## START Quoted passage

Whilst net-nets have all but dried up on the major U.S. markets they can still be found in the land of forgotten stocks, namely the OTC markets. This is the first in a number of net-nets I've recently uncovered which I'll be writing up as time permits.
Impreso Inc (ZCOM) is a pink-sheet which is classed by the OTC markets website as Dark or Defunct, my kind of stock!
First things first,
Here's some blurb on the company from their website;
'Impreso, Inc. is the holding company of TST/Impreso, Inc. (TST), a manufacturer and distributor to dealers and other resellers of various paper and film products for commercial and home use in domestic and international markets; Hotsheet.com, Inc., the owner of Hotsheet.com, an online web portal and directory; and Alexa Springs, Inc. a natural spring water bottling subsidiary.
The primary operating company, TST, was founded in 1976. TST operates in the hard copy supply market, which encompasses those products used with a hard copy output or "imaging" device. Products include: Continuous Computer paper, Point of Sale/Add Rolls, Wide Format Engineering Rolls and Inkjet Media, Desktop Inkjet papers, High Speed Laser Roll papers, Transparencies, Processed Laser cut sheets, Thermal Fax paper and Copy paper.
TST manufactures and distributes its products under its own Impreso label, generic labels and private labels. TST operates out of five facilities and public warehouse locations throughout the United States.'
Sounds boring and boring is good!
Here's some numbers;
Market Cap = $3,578,924
Shares outstanding = 4,021,263
Price per share = $0.89
Spread = 11%
52WK Range = $0.73-0.89
This is a good start. A tiny dark company with a low share count and a low share price is always worth digging into more. Why?
Most investors steer clear of dark penny stocks and firms with tiny market caps, this lowers the competition. It is also a lot easier for a $3.5M firm to double in price than it is for a $3.5B company to. The low share count leads to illiquidity which is a turn off for most investors but this can drive significant price movement if demand ramps up. It also indicates that the firm is unlikely to have been issuing equity to keep the lights on.
Now to the chart;
I see a stock that has been left for dead having lost around 90% of its value since 1996. Volume has dried up and a long term base has been forming for the last few years with support at around $0.70.
Now to the company's most recent financial statements which they have been kindly publishing on their website for the last several years (Always check the websites of dark companies because you can sometimes be pleasantly surprised!).
Current assets clock in at $27,677,959 and Total liabilities stand at $18,420,318. There are no preferred shares or warrants outstanding and no operating leases listed elsewhere in the financial statements.
This gives us a NCAV of $9,257,641 or $2.30 NCAV per share.
At the current market price of $0.89 per share this stock is trading at 0.38x NCAV
Now to the income statment to see if the company is turning a profit.
ZCOM's financial year end is August but they've yet to upload their 2018 annual report, here's what the 3rd Q interim from May 2018 shows.
2017 profit was pretty weak but appears much stronger for 2018, at the current market price ZCOM is trading at 5.73x earnings for the 9 months ending May 2018. Depending on what the 4th Q earnings turn out to be we could be looking at a P/E of <5x.

## END Quoted passage
## START Given records

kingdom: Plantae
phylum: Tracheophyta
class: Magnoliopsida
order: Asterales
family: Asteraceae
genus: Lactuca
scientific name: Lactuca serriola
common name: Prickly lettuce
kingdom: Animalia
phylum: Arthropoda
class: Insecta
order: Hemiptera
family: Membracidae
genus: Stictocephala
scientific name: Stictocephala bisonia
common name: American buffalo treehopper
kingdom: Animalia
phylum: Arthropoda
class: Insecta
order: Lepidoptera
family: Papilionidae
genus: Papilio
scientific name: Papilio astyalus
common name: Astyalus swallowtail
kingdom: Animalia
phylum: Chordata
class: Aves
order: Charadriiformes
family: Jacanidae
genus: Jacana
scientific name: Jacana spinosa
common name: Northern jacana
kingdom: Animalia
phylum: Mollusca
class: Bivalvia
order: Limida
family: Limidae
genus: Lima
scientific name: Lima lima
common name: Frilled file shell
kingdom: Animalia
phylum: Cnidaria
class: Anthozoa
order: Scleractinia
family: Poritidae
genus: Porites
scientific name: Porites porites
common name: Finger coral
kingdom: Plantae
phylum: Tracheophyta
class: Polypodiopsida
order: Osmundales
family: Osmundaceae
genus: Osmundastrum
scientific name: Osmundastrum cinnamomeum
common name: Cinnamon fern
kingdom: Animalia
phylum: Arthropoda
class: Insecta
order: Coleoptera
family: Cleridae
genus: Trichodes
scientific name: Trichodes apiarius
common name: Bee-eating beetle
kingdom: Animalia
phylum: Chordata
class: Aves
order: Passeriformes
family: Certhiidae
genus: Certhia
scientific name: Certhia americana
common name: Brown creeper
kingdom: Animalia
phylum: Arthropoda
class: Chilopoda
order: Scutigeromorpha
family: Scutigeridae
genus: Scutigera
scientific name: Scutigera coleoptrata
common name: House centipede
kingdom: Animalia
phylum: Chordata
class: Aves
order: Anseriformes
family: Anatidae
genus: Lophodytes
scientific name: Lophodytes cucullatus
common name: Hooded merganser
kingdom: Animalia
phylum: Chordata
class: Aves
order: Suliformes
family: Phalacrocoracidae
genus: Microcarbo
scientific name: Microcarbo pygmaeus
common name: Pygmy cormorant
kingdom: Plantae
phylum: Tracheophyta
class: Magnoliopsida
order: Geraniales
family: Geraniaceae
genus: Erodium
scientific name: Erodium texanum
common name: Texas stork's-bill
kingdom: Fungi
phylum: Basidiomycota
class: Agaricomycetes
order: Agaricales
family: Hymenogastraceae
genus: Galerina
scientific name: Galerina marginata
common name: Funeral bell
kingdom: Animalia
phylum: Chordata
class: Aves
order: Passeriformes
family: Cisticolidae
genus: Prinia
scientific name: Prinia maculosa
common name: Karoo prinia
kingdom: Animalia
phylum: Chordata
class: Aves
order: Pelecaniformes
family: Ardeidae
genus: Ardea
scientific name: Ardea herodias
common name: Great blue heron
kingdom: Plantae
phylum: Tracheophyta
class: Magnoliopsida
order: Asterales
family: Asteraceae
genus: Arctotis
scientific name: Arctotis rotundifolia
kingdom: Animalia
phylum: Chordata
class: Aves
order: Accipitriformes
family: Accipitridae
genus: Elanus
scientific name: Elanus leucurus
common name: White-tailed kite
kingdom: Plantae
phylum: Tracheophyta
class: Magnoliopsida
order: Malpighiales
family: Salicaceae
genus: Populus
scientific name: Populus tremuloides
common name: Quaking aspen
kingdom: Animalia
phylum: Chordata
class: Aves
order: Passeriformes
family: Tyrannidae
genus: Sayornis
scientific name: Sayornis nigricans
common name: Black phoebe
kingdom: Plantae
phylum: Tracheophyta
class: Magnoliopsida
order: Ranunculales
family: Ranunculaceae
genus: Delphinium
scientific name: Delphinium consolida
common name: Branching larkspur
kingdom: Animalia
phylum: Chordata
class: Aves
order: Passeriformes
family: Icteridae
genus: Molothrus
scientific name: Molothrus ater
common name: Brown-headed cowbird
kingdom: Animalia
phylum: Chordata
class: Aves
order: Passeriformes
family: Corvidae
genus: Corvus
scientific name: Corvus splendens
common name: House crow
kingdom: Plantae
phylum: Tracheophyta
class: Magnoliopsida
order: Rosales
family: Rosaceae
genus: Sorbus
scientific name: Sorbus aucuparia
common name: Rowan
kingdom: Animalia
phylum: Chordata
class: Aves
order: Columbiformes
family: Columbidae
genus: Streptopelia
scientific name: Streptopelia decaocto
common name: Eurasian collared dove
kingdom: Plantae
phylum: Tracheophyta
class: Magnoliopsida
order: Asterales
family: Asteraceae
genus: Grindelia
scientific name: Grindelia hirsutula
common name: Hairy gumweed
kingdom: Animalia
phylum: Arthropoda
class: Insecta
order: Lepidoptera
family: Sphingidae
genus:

## END Given records

_Set problem_
Repeat the stretch of the stock write-up from "Here's some numbers;" through "into more. Why?", swapping "Market Cap" for "Market Capitalization".

_Complete answer_
Here's some numbers;
Market Capitalization = $3,578,924
Shares outstanding = 4,021,263
Price per share = $0.89
Spread = 11%
52WK Range = $0.73-0.89
This is a good start. A tiny dark company with a low share count and a low share price is always worth digging into more. Why?